O ministro Noronha, inclusive, antecipou seu voto, dizendo considerar que o Coaf divulgou dados sigilosos e "compartilhou com o Ministério Público detalhes das operações que associada à forma da condução de investigação acabaram por promover indevida intromissão na intimidade e privacidade dos correntistas ou depositantes de valores".
Advogado de seis pessoas (dois chefes de gabinete e quatro servidores da Alerj) que estão no processo das rachadinhas (que foi desmembrado do Flávio), James Walker, que é presidente da Associação Nacional da Advocacia Criminal (Anacrim), avalia que pela decisão de terça, o que se desenha é uma definição no mesmo sentido, pela nulidade dos relatórios do Coaf. O advogado pontua que, uma vez declarada a ilegalidade das provas colhidas, elas não podem mais ser usadas no processo e contaminam todas as outras provas geradas com base naquelas. "É a teoria da árvore dos frutos envenenados", disse.

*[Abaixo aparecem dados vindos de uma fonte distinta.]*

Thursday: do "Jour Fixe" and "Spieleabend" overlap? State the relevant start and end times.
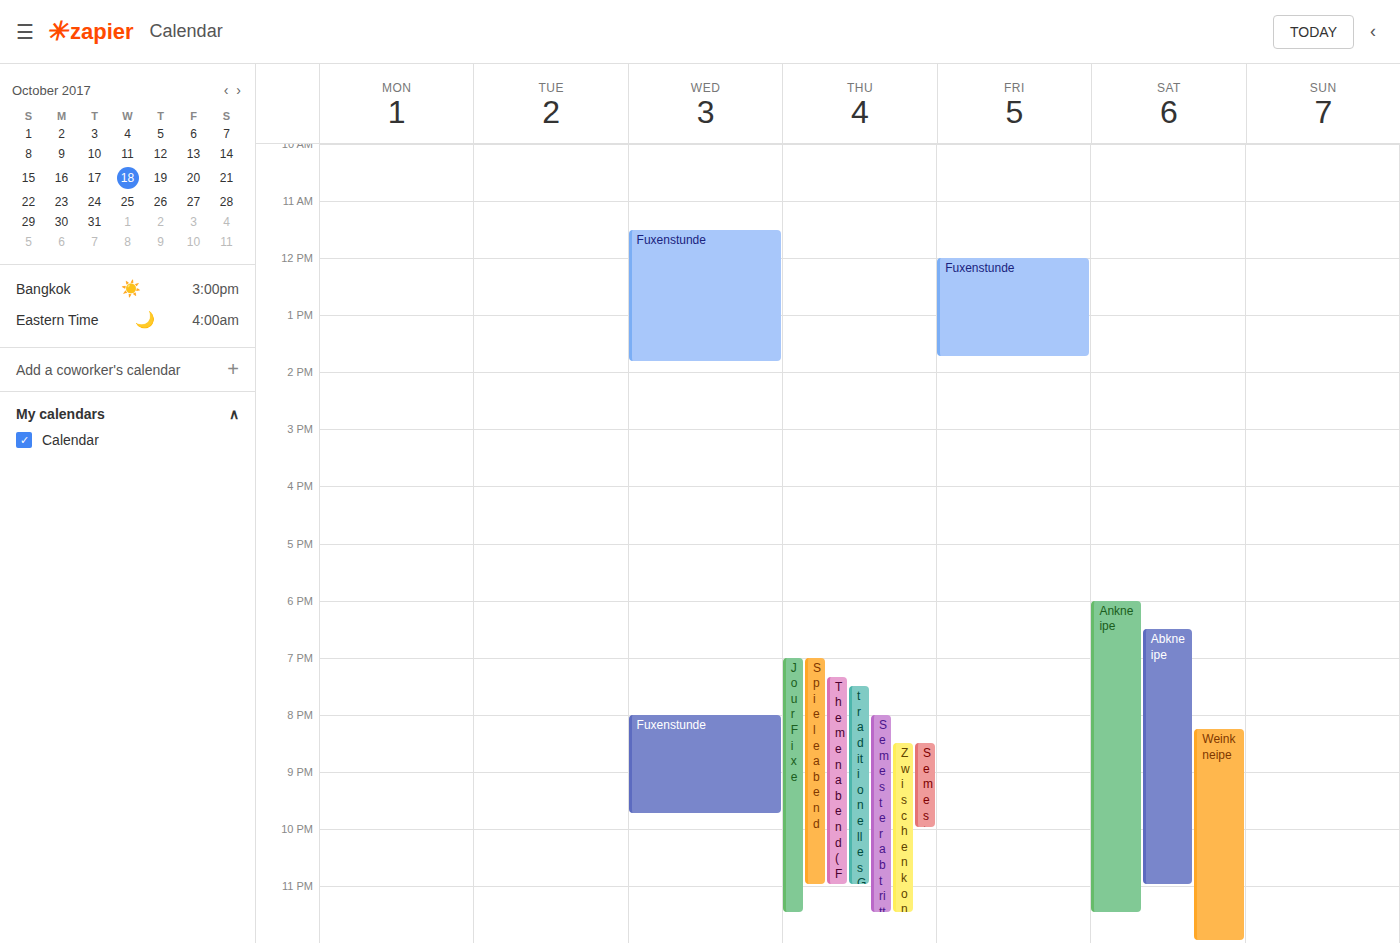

Continuam valendo as provas geradas que não esbarram naquelas coletadas com a quebra de sigilo fiscal e bancário dos investigados. Mas elas também estão ameaçadas, uma vez que a Quinta Turma também analisa na próxima semana um recurso da defesa de Flávio relativa à validade das decisões de Itabaiana. O recurso foi protocolado após o entendimento, de junho do ano passado, de que o caso não poderia ficar na 1ª instância.
A decisão é da 3ª Câmara Criminal do TJ, que decidiu que o senador tem foro privilegiado no caso, e o processo foi para o Órgão Especial do TJ-RJ, sob a alegação de que o senador era deputado estadual na época em que os fatos denunciados pelo MP ocorreram.
Na época que decidiram que Flávio tinha foro no caso, os desembargadores decidiram pela validade das decisões de Itabaiana, e o recurso está agora no STJ. Se o senador tiver decisão favorável, tudo o que foi decidido pelo juiz deixa de valer - ele atuou em toda a condução da fase de investigação. Ou seja, provas obtidas por meio de buscas e apreensões autorizadas por Itabaiana não servirão mais ao processo. “Se isso acontecer, aí o processo praticamente acabou, e volta-se à estaca zero no Órgão Especial”, comentou o advogado James Walker.
Entretanto, o MP, como já apontado pelo próprio órgão, poderá atuar para tentar reverter as decisões no plenário do STJ, e ainda recorrer ao Supremo Tribunal Federal (STF) caso não obtenha êxito. Especialista em direito constitucional, Vera Chemim afirmou que além da opção de interpor recurso, o MP poderia começar do zero a captação de prova e investigação, embora com grande prejuízo. “Seria adotar uma estratégia de recuo. Voltar para a fase inicial do processo”, afirmou.